* **SOURCE MATERIAL**:

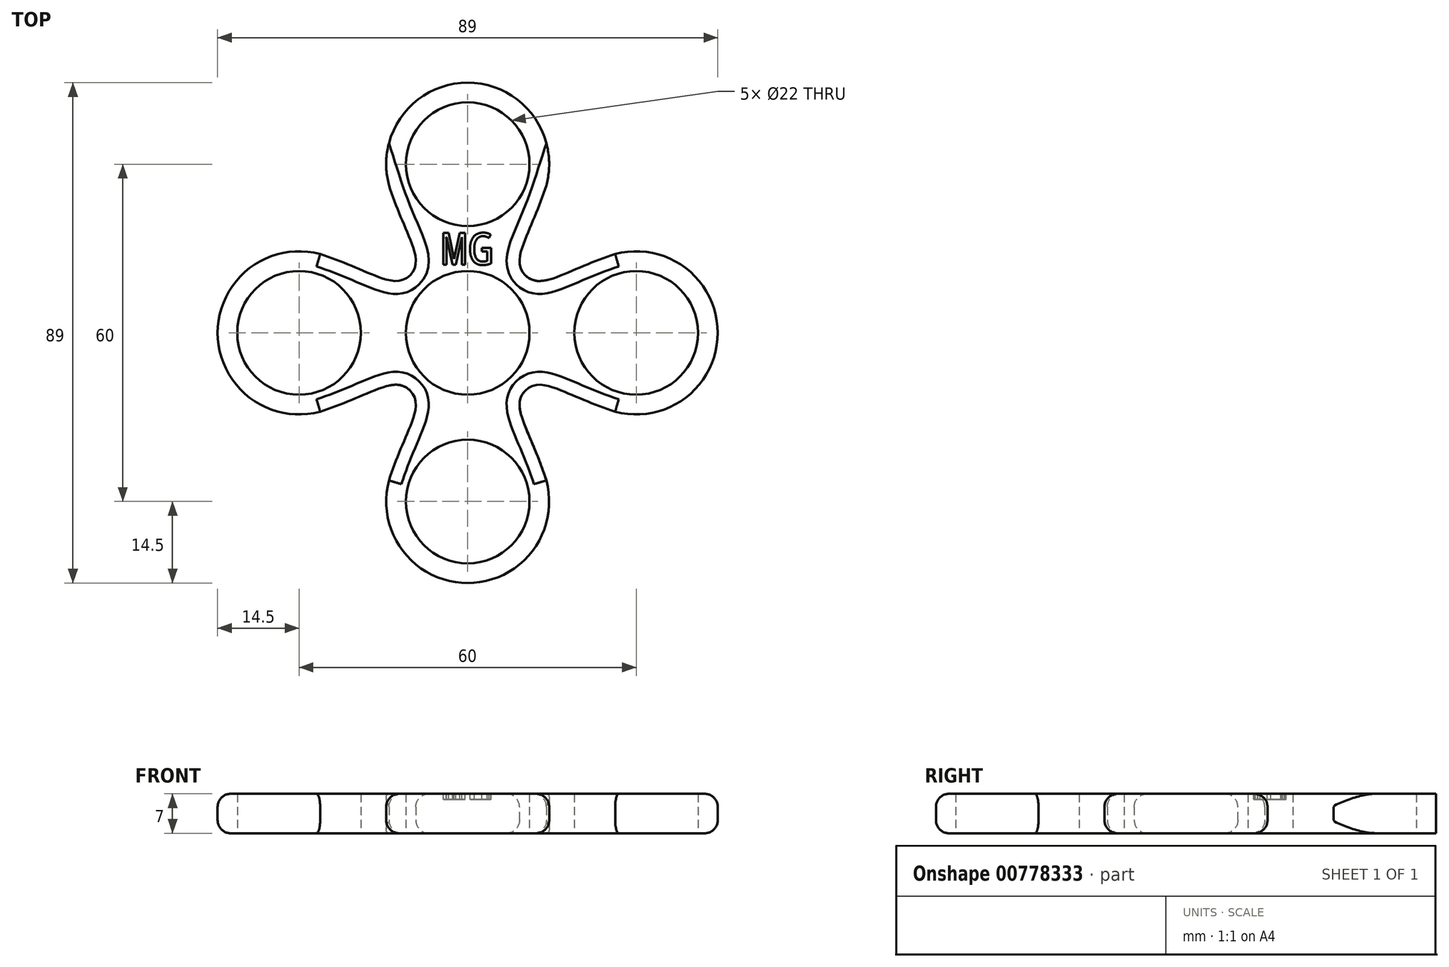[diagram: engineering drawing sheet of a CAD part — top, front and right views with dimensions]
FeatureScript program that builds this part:
annotation { "Feature Type Name" : "Feature", "Feature Type Description" : "" }
export const myFeature = defineFeature(function(context is Context, id is Id, definition is map)
    precondition{}
    {
        {
            var Q0;
            Q0=qCreatedBy(makeId("Top.planeOp"),FACE);
            var sketch = newSketch(context, id + "F0", { "sketchPlane" : qUnion([Q0])});
            skCircle(sketch, "E0", {"center": v(0, 0) * mm, "radius": 11 * mm});
            skCircle(sketch, "E1", {"center": v(0, 30) * mm, "radius": 11 * mm});
            skCircle(sketch, "E2", {"center": v(0, -30) * mm, "radius": 11 * mm});
            skCircle(sketch, "E3", {"center": v(30, 0) * mm, "radius": 11 * mm});
            skCircle(sketch, "E4", {"center": v(-30, 0) * mm, "radius": 11 * mm});
            skLineSegment(sketch, "E5", {"start": v(0, 0) * mm, "end": v(-49.5, 49.5) * mm, "construction": true});
            skLineSegment(sketch, "E6.MirrorCS", {"start": v(0, 0) * mm, "end": v(49.5, 49.5) * mm, "construction": true});
            skLineSegment(sketch, "E7.MirrorCS", {"start": v(0, 0) * mm, "end": v(49.5, -49.5) * mm, "construction": true});
            skLineSegment(sketch, "E8.MirrorCS", {"start": v(0, 0) * mm, "end": v(-49.5, -49.5) * mm, "construction": true});
            skArc(sketch, "E9", {"start": v(14, 26.25) * mm, "mid": v(0, 44.5) * mm, "end": v(-14, 26.25) * mm});
            skArc(sketch, "E10", {"start": v(26.25, -14) * mm, "mid": v(44.5, 0) * mm, "end": v(26.25, 14) * mm});
            skArc(sketch, "E11", {"start": v(-14, -26.25) * mm, "mid": v(0, -44.5) * mm, "end": v(14, -26.25) * mm});
            skArc(sketch, "E12", {"start": v(-26.25, 14) * mm, "mid": v(-44.5, 0) * mm, "end": v(-26.25, -14) * mm});
            skCircle(sketch, "E13", {"center": v(0, 0) * mm, "radius": 14.5 * mm, "construction": true});
            skLineSegment(sketch, "E14", {"start": v(0, 30) * mm, "end": v(-30, 0) * mm, "construction": true});
            skLineSegment(sketch, "E15", {"start": v(0, 30) * mm, "end": v(30, 0) * mm, "construction": true});
            skLineSegment(sketch, "E16", {"start": v(30, 0) * mm, "end": v(0, -30) * mm, "construction": true});
            skLineSegment(sketch, "E17", {"start": v(0, -30) * mm, "end": v(-30, 0) * mm, "construction": true});
            skFitSpline(sketch, "E18", {"points": [v(-14, 26.25) * mm, v(-10.25, 10.25) * mm], "startDerivative": vector(8.68, -26.95) * mm, "endDerivative": vector(-8.59, -8.59) * mm});
            skLineSegment(sketch, "E19", {"start": v(-10.25, 10.25) * mm, "end": v(-5.17, 15.34) * mm, "construction": true});
            skFitSpline(sketch, "E20.MirrorCS", {"points": [v(-26.25, 14) * mm, v(-10.25, 10.25) * mm], "startDerivative": vector(26.95, -8.68) * mm, "endDerivative": vector(8.59, 8.59) * mm});
            skFitSpline(sketch, "E21.MirrorCS", {"points": [v(14, 26.25) * mm, v(10.25, 10.25) * mm], "startDerivative": vector(-8.68, -26.95) * mm, "endDerivative": vector(8.59, -8.59) * mm});
            skArc(sketch, "E22.MirrorC", {"start": v(-14, 26.25) * mm, "mid": v(0, 44.5) * mm, "end": v(14, 26.25) * mm});
            skFitSpline(sketch, "E23.MirrorCS", {"points": [v(26.25, 14) * mm, v(10.25, 10.25) * mm], "startDerivative": vector(-26.95, -8.68) * mm, "endDerivative": vector(-8.59, 8.59) * mm});
            skFitSpline(sketch, "E24.MirrorCS", {"points": [v(26.25, -14) * mm, v(10.25, -10.25) * mm], "startDerivative": vector(-26.95, 8.68) * mm, "endDerivative": vector(-8.59, -8.59) * mm});
            skFitSpline(sketch, "E25.MirrorCS", {"points": [v(14, -26.25) * mm, v(10.25, -10.25) * mm], "startDerivative": vector(-8.68, 26.95) * mm, "endDerivative": vector(8.59, 8.59) * mm});
            skFitSpline(sketch, "E26.MirrorCS", {"points": [v(-14, -26.25) * mm, v(-10.25, -10.25) * mm], "startDerivative": vector(8.68, 26.95) * mm, "endDerivative": vector(-8.59, 8.59) * mm});
            skFitSpline(sketch, "E27.MirrorCS", {"points": [v(-26.25, -14) * mm, v(-10.25, -10.25) * mm], "startDerivative": vector(26.95, 8.68) * mm, "endDerivative": vector(8.59, -8.59) * mm});
            skSolve(sketch);
        }
        {
            var Q0;
            Q0=makeQuery(id+"F0.imprint","IMPRINT",FACE,{"disambiguationData":[TD([[makeQuery(id+"F0.imprint","IMPRINT",EDGE,{"derivedFrom":sQuery(id+"F0.wireOp",EDGE,"E0")}),-1.0]])]});
            extrude(context, id + "F1", {"entities" : qUnion([Q0]), "depth" : 7 * mm, "offsetDistance" : 25 * mm});
        }
        {
            var Q0;
            Q0=makeQuery(id+"F1.opExtrude","CAP_EDGE",EDGE,{"disambiguationData":[OSD([sQuery(id+"F0.wireOp",EDGE,"E27.MirrorCS")])],"isStart":false});
            var Q1;
            Q1=makeQuery(id+"F1.opExtrude","CAP_EDGE",EDGE,{"disambiguationData":[OSD([sQuery(id+"F0.wireOp",EDGE,"E20.MirrorCS")])],"isStart":false});
            var Q2;
            Q2=makeQuery(id+"F1.opExtrude","CAP_EDGE",EDGE,{"disambiguationData":[OSD([sQuery(id+"F0.wireOp",EDGE,"E12")])],"isStart":false});
            var Q3;
            Q3=makeQuery(id+"F1.opExtrude","CAP_EDGE",EDGE,{"disambiguationData":[OSD([sQuery(id+"F0.wireOp",EDGE,"E18")])],"isStart":false});
            var Q4;
            Q4=makeQuery(id+"F1.opExtrude","CAP_EDGE",EDGE,{"disambiguationData":[OSD([sQuery(id+"F0.wireOp",EDGE,"E21.MirrorCS")])],"isStart":false});
            var Q5;
            Q5=makeQuery(id+"F1.opExtrude","CAP_EDGE",EDGE,{"disambiguationData":[OSD([sQuery(id+"F0.wireOp",EDGE,"E23.MirrorCS")])],"isStart":false});
            var Q6;
            Q6=makeQuery(id+"F1.opExtrude","CAP_EDGE",EDGE,{"disambiguationData":[OSD([sQuery(id+"F0.wireOp",EDGE,"E24.MirrorCS")])],"isStart":false});
            var Q7;
            Q7=makeQuery(id+"F1.opExtrude","CAP_EDGE",EDGE,{"disambiguationData":[OSD([sQuery(id+"F0.wireOp",EDGE,"E25.MirrorCS")])],"isStart":false});
            var Q8;
            Q8=makeQuery(id+"F1.opExtrude","CAP_EDGE",EDGE,{"disambiguationData":[OSD([sQuery(id+"F0.wireOp",EDGE,"E10")])],"isStart":false});
            var Q9;
            Q9=makeQuery(id+"F1.opExtrude","CAP_EDGE",EDGE,{"disambiguationData":[OSD([sQuery(id+"F0.wireOp",EDGE,"E22.MirrorC")])],"isStart":false});
            var Q10;
            Q10=makeQuery(id+"F1.opExtrude","CAP_EDGE",EDGE,{"disambiguationData":[OSD([sQuery(id+"F0.wireOp",EDGE,"E26.MirrorCS")])],"isStart":false});
            var Q11;
            Q11=makeQuery(id+"F1.opExtrude","CAP_EDGE",EDGE,{"disambiguationData":[OSD([sQuery(id+"F0.wireOp",EDGE,"E11")])],"isStart":false});
            var Q12;
            Q12=makeQuery(id+"F1.opExtrude","CAP_EDGE",EDGE,{"disambiguationData":[OSD([sQuery(id+"F0.wireOp",EDGE,"E23.MirrorCS")])],"isStart":true});
            var Q13;
            Q13=makeQuery(id+"F1.opExtrude","CAP_EDGE",EDGE,{"disambiguationData":[OSD([sQuery(id+"F0.wireOp",EDGE,"E10")])],"isStart":true});
            var Q14;
            Q14=makeQuery(id+"F1.opExtrude","CAP_EDGE",EDGE,{"disambiguationData":[OSD([sQuery(id+"F0.wireOp",EDGE,"E24.MirrorCS")])],"isStart":true});
            var Q15;
            Q15=makeQuery(id+"F1.opExtrude","CAP_EDGE",EDGE,{"disambiguationData":[OSD([sQuery(id+"F0.wireOp",EDGE,"E25.MirrorCS")])],"isStart":true});
            var Q16;
            Q16=makeQuery(id+"F1.opExtrude","CAP_EDGE",EDGE,{"disambiguationData":[OSD([sQuery(id+"F0.wireOp",EDGE,"E11")])],"isStart":true});
            var Q17;
            Q17=makeQuery(id+"F1.opExtrude","CAP_EDGE",EDGE,{"disambiguationData":[OSD([sQuery(id+"F0.wireOp",EDGE,"E26.MirrorCS")])],"isStart":true});
            var Q18;
            Q18=makeQuery(id+"F1.opExtrude","CAP_EDGE",EDGE,{"disambiguationData":[OSD([sQuery(id+"F0.wireOp",EDGE,"E27.MirrorCS")])],"isStart":true});
            var Q19;
            Q19=makeQuery(id+"F1.opExtrude","CAP_EDGE",EDGE,{"disambiguationData":[OSD([sQuery(id+"F0.wireOp",EDGE,"E12")])],"isStart":true});
            var Q20;
            Q20=makeQuery(id+"F1.opExtrude","CAP_EDGE",EDGE,{"disambiguationData":[OSD([sQuery(id+"F0.wireOp",EDGE,"E20.MirrorCS")])],"isStart":true});
            var Q21;
            Q21=makeQuery(id+"F1.opExtrude","CAP_EDGE",EDGE,{"disambiguationData":[OSD([sQuery(id+"F0.wireOp",EDGE,"E18")])],"isStart":true});
            var Q22;
            Q22=makeQuery(id+"F1.opExtrude","CAP_EDGE",EDGE,{"disambiguationData":[OSD([sQuery(id+"F0.wireOp",EDGE,"E22.MirrorC")])],"isStart":true});
            var Q23;
            Q23=makeQuery(id+"F1.opExtrude","CAP_EDGE",EDGE,{"disambiguationData":[OSD([sQuery(id+"F0.wireOp",EDGE,"E21.MirrorCS")])],"isStart":true});
            fillet(context, id + "F2", {"entities" : qUnion([Q0, Q1, Q2, Q3, Q4, Q5, Q6, Q7, Q8, Q9, Q10, Q11, Q12, Q13, Q14, Q15, Q16, Q17, Q18, Q19, Q20, Q21, Q22, Q23]), "radius" : 2.3 * mm, "tangentPropagation" : true, "allowEdgeOverflow" : false});
        }
        {
            var Q0;
            Q0=makeQuery(id+"F1.opExtrude","CAP_FACE",FACE,{"disambiguationData":[OSD([sQuery(id+"F0.wireOp",EDGE,"E0"),sQuery(id+"F0.wireOp",EDGE,"E1"),sQuery(id+"F0.wireOp",EDGE,"E2"),sQuery(id+"F0.wireOp",EDGE,"E3"),sQuery(id+"F0.wireOp",EDGE,"E4"),sQuery(id+"F0.wireOp",EDGE,"E10"),sQuery(id+"F0.wireOp",EDGE,"E11"),sQuery(id+"F0.wireOp",EDGE,"E12"),sQuery(id+"F0.wireOp",EDGE,"E18"),sQuery(id+"F0.wireOp",EDGE,"E20.MirrorCS"),sQuery(id+"F0.wireOp",EDGE,"E21.MirrorCS"),sQuery(id+"F0.wireOp",EDGE,"E22.MirrorC"),sQuery(id+"F0.wireOp",EDGE,"E23.MirrorCS"),sQuery(id+"F0.wireOp",EDGE,"E24.MirrorCS"),sQuery(id+"F0.wireOp",EDGE,"E25.MirrorCS"),sQuery(id+"F0.wireOp",EDGE,"E26.MirrorCS"),sQuery(id+"F0.wireOp",EDGE,"E27.MirrorCS")])],"isStart":false});
            var sketch = newSketch(context, id + "F3", { "sketchPlane" : qUnion([Q0])});
            skText(sketch, "E28", { "text": "MG", "fontName": "DroidSansMono.ttf"});
            const initialGuessF3  = {"E28": [-0.00476, 0.01213, 1, 0, 0.00567]};
            skSetInitialGuess(sketch, initialGuessF3);
            skSolve(sketch);
        }
        {
            var Q0;
            Q0 = qSketchRegion(id + "F3", true);
            extrude(context, id + "F4", {"entities" : qUnion([Q0]), "operationType" : NewBodyOperationType.REMOVE, "oppositeDirection" : true, "depth" : 1 * mm, "offsetDistance" : 25 * mm});
        }
    });
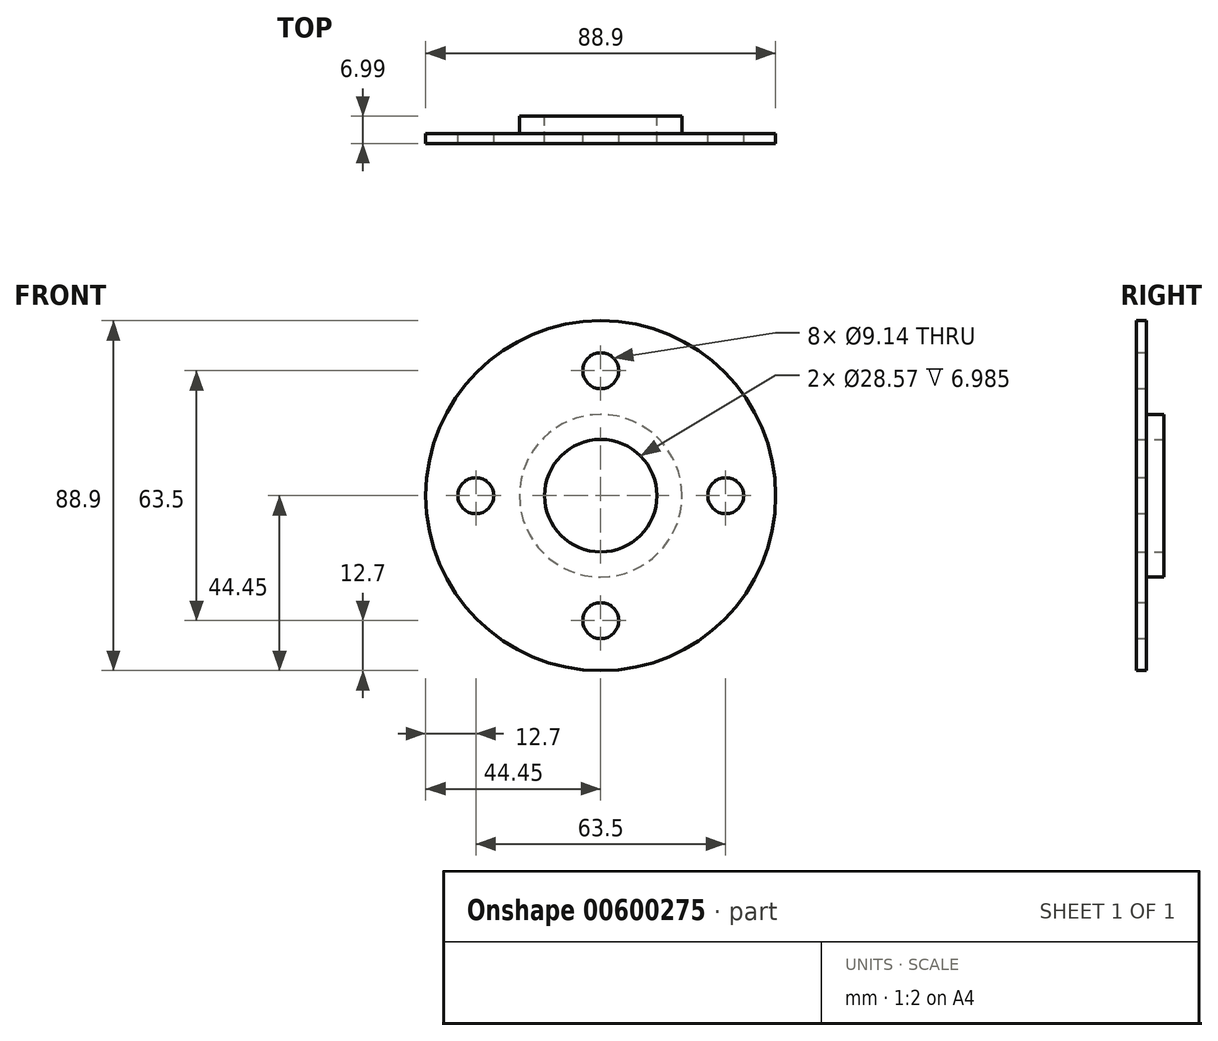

* **TASK DIRECTIONS**:
Repeat the listing exactly as it appears, from the start of the listing up to and including the line containing "v(-49.5, 49.5) *", and leave the pictures out of your answer.

* **EXERCISE ANSWER**:
[diagram: engineering drawing sheet of a CAD part — top, front and right views with dimensions]
FeatureScript program that builds this part:
annotation { "Feature Type Name" : "Feature", "Feature Type Description" : "" }
export const myFeature = defineFeature(function(context is Context, id is Id, definition is map)
    precondition{}
    {
        {
            var Q0;
            Q0=qCreatedBy(makeId("Top.planeOp"),FACE);
            var sketch = newSketch(context, id + "F0", { "sketchPlane" : qUnion([Q0])});
            skCircle(sketch, "E0", {"center": v(0, 0) * mm, "radius": 11 * mm});
            skCircle(sketch, "E1", {"center": v(0, 30) * mm, "radius": 11 * mm});
            skCircle(sketch, "E2", {"center": v(0, -30) * mm, "radius": 11 * mm});
            skCircle(sketch, "E3", {"center": v(30, 0) * mm, "radius": 11 * mm});
            skCircle(sketch, "E4", {"center": v(-30, 0) * mm, "radius": 11 * mm});
            skLineSegment(sketch, "E5", {"start": v(0, 0) * mm, "end": v(-49.5, 49.5) * mm, "construction": true});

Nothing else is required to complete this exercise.